The next day we all took turns visiting various parts of the canyon while the others watched Seymour dog. On the shuttle bus, the driver commented that some people ask, "What's the best view of the canyon?" He went on further to say that "best" in that respect is regarded as a four letter word to those who know and love the canyon. There is no "best" view. Each is spectacular and breathtaking. And that's the truth. I could spend all day looking at that canyon. After everyone was done looking, Julie, Aidan, Lila and Hannah had to go home to get the kids back to school. While it was a sad parting, it was not so bad, because we know we will see them again on the tail end of the trip.
The next day we spent simply sitting with the canyon. On the way to the Watchtower, we were told of a more secluded trail and view point not very far out of our way. We decided to take it and were not sorry. To our left and ahead of us was the canyon, great and glorious. To the right was an endless expanse of desert marked by hills and mesas. There we sat for much of the day, trying to even out our now starkly contrasting tan lines and absorbing as much as we could of this natural wonder. After we had enough of the sun, we went back to the shade of our van until sunset when we headed back to the Watchtower. We were in for one of the most beautiful sunsets I have ever seen. As the sun set beyond the canyon a tower of purple shot up above the orange and greens which lined the rim. To the left of the tower of purple was a greenish blue which extended into the northern sky. Along it ran high altitude clouds which, taking the purple color, created a layered effect which was both awe inspiring as well as calming. That night we started reading the Hobbit in our tent and fell asleep to the thoughts of dwarves and wizards and seed cakes.

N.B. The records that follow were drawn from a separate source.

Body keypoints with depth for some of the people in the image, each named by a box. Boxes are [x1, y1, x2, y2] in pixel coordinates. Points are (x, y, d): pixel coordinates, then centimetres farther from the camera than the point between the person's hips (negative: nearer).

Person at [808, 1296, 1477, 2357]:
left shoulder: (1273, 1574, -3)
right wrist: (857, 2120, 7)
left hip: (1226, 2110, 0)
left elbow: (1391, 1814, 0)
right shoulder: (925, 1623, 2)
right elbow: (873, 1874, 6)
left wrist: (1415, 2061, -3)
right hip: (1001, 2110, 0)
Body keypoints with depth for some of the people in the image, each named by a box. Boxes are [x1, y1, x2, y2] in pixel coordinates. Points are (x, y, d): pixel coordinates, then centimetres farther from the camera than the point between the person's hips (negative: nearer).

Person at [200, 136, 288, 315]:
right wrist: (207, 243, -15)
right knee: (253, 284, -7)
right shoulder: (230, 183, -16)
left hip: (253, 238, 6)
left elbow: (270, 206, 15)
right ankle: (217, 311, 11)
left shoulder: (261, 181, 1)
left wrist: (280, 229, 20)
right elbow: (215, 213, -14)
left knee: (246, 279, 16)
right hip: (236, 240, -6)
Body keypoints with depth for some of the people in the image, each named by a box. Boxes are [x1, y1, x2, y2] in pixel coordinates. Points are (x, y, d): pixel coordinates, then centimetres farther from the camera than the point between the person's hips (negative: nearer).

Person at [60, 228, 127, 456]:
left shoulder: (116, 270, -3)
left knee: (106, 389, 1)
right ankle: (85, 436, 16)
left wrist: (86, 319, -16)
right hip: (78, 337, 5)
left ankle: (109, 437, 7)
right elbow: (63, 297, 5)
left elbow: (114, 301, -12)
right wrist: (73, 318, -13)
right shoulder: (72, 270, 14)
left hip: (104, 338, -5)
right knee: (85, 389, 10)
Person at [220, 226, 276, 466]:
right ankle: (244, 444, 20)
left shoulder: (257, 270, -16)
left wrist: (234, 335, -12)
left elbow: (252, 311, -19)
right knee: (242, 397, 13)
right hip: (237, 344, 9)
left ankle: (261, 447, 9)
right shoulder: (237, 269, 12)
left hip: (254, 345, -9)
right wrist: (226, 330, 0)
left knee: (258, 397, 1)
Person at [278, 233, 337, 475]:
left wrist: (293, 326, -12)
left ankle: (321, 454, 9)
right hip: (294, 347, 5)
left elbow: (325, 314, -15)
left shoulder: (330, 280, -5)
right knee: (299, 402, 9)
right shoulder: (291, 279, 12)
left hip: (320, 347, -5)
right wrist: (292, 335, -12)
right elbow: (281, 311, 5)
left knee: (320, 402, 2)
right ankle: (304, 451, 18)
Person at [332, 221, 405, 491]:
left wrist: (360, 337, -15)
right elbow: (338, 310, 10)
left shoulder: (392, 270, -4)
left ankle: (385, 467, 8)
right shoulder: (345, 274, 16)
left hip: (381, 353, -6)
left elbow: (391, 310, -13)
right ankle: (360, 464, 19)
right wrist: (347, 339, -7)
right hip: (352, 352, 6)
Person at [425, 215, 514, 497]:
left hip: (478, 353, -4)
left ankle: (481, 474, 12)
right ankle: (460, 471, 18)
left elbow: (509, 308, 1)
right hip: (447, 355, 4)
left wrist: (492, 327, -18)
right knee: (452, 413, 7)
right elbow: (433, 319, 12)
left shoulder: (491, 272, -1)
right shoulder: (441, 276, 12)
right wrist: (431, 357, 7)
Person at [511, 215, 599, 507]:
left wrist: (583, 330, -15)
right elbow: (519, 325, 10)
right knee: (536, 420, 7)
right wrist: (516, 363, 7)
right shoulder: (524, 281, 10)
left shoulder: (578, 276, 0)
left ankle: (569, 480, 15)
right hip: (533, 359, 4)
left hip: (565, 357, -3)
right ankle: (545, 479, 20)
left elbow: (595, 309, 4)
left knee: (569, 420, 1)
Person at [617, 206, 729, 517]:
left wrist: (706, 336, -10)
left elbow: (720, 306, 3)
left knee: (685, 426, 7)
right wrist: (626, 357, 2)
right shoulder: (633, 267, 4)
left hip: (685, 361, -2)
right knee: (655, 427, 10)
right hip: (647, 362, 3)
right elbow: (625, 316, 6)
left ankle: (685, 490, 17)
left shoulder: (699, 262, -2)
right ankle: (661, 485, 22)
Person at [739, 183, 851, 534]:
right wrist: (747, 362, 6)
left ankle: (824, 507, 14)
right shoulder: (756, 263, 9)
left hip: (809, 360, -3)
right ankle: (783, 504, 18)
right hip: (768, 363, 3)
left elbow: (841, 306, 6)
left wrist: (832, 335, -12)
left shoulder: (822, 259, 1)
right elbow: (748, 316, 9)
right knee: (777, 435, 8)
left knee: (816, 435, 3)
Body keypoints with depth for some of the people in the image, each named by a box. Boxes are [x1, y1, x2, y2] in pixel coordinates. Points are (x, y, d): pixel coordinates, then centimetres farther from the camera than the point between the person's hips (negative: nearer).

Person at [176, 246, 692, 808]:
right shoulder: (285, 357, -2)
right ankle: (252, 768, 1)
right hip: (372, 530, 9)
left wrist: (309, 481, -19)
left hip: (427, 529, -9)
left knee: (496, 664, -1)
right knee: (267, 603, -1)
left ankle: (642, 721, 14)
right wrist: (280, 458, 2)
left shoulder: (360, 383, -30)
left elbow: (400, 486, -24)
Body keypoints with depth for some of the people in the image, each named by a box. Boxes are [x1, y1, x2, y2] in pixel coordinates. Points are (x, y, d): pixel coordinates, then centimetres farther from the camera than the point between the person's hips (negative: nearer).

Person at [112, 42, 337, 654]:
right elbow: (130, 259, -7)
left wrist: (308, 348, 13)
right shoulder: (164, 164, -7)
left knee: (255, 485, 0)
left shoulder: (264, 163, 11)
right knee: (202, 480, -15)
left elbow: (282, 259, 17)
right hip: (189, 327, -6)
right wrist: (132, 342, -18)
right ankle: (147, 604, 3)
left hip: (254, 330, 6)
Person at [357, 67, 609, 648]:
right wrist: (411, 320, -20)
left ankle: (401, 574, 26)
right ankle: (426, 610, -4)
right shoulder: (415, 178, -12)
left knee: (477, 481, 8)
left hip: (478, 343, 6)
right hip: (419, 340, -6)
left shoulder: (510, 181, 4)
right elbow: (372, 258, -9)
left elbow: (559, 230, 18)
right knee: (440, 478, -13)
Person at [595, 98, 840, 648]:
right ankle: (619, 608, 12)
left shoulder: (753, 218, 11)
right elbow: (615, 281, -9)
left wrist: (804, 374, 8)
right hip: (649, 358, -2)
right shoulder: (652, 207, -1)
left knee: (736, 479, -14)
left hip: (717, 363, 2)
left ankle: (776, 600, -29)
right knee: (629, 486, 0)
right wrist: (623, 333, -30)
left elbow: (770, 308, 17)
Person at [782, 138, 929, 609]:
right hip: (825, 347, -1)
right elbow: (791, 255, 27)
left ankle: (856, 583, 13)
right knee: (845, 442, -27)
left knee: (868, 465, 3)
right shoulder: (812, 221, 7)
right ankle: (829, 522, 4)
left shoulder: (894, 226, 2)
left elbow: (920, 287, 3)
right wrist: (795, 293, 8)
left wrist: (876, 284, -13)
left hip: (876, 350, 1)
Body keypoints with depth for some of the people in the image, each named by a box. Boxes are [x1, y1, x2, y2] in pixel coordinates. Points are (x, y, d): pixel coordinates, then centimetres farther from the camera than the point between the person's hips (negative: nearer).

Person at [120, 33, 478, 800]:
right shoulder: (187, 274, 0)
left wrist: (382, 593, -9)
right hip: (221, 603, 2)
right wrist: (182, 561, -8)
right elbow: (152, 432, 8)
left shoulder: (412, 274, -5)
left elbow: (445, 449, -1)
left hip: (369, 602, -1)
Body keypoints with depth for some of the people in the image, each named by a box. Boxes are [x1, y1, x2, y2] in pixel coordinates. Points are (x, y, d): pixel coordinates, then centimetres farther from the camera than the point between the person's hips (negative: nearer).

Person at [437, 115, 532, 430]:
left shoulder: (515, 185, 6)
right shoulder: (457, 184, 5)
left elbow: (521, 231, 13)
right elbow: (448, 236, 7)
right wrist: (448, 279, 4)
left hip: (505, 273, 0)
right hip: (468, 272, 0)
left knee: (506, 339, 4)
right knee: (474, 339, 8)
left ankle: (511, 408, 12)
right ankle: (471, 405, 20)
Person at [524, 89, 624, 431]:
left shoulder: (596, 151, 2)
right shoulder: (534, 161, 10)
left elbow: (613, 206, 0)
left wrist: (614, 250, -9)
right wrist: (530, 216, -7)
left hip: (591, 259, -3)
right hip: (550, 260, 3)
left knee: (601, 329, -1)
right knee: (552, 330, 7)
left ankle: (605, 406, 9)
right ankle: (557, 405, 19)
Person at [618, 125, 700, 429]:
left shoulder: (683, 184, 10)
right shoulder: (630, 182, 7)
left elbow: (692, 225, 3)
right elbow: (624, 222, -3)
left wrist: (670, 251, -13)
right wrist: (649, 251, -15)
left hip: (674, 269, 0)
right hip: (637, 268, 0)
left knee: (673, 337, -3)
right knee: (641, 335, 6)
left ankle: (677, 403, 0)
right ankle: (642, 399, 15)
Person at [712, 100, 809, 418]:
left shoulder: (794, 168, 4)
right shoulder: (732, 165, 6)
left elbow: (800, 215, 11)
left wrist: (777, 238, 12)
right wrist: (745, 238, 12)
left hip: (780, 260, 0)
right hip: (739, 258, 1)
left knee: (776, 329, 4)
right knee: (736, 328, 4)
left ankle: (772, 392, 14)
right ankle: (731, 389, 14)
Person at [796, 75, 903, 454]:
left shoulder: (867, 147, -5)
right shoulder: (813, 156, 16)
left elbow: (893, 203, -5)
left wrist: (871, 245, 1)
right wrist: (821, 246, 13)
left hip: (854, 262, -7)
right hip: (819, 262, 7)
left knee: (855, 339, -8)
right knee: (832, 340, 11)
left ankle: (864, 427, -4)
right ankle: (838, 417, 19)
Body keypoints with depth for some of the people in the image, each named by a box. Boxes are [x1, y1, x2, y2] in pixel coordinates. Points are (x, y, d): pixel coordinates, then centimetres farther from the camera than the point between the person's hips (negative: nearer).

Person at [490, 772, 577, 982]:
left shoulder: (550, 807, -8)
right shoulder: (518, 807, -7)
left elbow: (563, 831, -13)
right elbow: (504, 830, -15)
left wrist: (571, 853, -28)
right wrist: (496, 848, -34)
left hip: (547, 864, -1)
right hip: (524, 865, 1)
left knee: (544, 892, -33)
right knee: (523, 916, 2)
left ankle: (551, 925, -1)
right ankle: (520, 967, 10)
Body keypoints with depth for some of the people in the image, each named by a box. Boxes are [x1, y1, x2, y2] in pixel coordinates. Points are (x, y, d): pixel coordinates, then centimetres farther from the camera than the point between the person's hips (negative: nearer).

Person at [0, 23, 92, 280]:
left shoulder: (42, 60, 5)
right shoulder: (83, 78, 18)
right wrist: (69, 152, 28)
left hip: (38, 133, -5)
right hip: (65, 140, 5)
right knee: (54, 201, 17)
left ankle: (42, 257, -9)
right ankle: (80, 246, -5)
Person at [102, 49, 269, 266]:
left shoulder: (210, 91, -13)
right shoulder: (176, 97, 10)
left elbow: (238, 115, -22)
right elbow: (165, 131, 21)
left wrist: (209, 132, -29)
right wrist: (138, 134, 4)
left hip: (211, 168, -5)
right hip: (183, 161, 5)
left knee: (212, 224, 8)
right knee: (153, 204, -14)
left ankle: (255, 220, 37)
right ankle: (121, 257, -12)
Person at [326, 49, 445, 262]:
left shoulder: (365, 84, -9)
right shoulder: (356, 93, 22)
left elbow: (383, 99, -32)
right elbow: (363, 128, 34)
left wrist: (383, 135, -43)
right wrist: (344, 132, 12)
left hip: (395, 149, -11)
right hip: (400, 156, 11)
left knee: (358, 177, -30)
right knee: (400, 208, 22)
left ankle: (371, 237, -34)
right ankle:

The next morning we made sure to get up early to watch the sunrise which, not as spectacular as the sunset the night before, was nonetheless very beautiful. As the sun crept over the horizon of the desert, it lit up various parts of the canyon and gave a view to what we had been looking at that was clear and subdued. After we had our fill, we took down the campsite and hit the road. We are now in the town of Page, which boarders the magnificent Lake Powell. I have been sitting writing now for a good two hours on my second refill of coffee in a local coffeehouse. Hopefully I'll be more regular in my posts in the future. Until then, I'll be thinking of you all!